Segment Start: Given records

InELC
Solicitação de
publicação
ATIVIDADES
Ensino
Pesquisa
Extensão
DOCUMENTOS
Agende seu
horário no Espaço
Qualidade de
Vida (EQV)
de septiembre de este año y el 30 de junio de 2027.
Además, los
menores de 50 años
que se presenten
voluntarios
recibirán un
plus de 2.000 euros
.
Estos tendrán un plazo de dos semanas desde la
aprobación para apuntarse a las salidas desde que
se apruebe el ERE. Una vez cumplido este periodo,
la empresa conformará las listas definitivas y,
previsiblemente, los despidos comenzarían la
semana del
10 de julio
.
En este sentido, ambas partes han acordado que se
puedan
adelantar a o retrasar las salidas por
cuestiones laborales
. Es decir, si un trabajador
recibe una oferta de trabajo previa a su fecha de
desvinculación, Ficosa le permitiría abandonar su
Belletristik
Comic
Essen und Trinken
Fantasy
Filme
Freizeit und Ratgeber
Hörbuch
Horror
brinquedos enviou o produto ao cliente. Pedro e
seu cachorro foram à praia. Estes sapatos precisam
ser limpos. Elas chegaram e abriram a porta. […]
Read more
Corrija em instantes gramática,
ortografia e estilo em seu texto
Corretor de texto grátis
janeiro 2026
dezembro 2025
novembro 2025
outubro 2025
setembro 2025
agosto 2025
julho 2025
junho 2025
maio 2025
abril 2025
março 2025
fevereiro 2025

Segment End: Given records

● What you should do
Among the lines above, list those that contain the word "salidas".

● Response for this exercise
aprobación para apuntarse a las salidas desde que
adelantar a o retrasar las salidas por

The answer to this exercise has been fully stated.